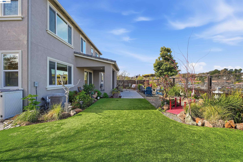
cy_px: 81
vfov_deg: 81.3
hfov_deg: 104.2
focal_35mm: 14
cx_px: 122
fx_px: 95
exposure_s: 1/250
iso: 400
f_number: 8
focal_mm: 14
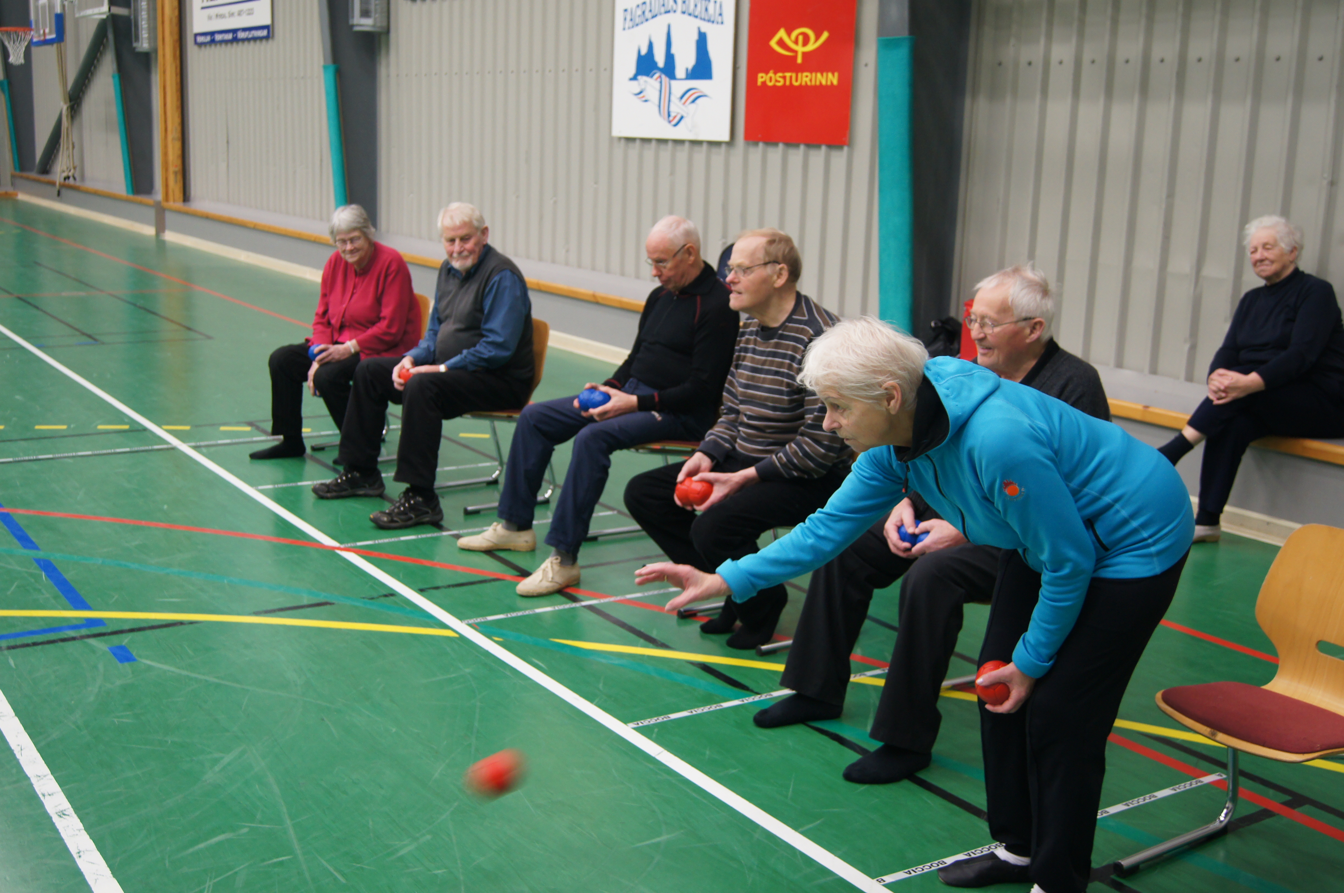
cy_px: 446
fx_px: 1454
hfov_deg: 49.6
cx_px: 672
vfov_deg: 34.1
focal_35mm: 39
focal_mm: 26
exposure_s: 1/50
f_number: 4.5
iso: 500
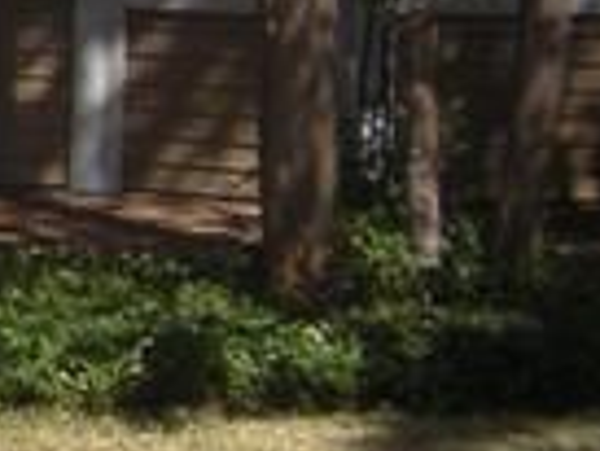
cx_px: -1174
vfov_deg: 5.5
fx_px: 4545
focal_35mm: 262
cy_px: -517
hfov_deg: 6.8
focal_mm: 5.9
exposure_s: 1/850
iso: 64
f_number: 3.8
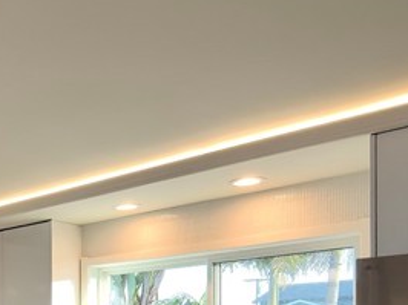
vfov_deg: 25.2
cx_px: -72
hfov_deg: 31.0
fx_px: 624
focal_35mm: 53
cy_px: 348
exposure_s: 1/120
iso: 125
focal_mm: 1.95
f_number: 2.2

________

■ **What is being asked**
Only the text of the records is to be reproduced exactly; skip the pictures.

■ **Reply to the exercise**
cy_px: 81
vfov_deg: 81.3
hfov_deg: 104.2
focal_35mm: 14
cx_px: 122
fx_px: 95
exposure_s: 1/250
iso: 400
f_number: 8
focal_mm: 14
cy_px: 446
fx_px: 1454
hfov_deg: 49.6
cx_px: 672
vfov_deg: 34.1
focal_35mm: 39
focal_mm: 26
exposure_s: 1/50
f_number: 4.5
iso: 500
cx_px: -1174
vfov_deg: 5.5
fx_px: 4545
focal_35mm: 262
cy_px: -517
hfov_deg: 6.8
focal_mm: 5.9
exposure_s: 1/850
iso: 64
f_number: 3.8
vfov_deg: 25.2
cx_px: -72
hfov_deg: 31.0
fx_px: 624
focal_35mm: 53
cy_px: 348
exposure_s: 1/120
iso: 125
focal_mm: 1.95
f_number: 2.2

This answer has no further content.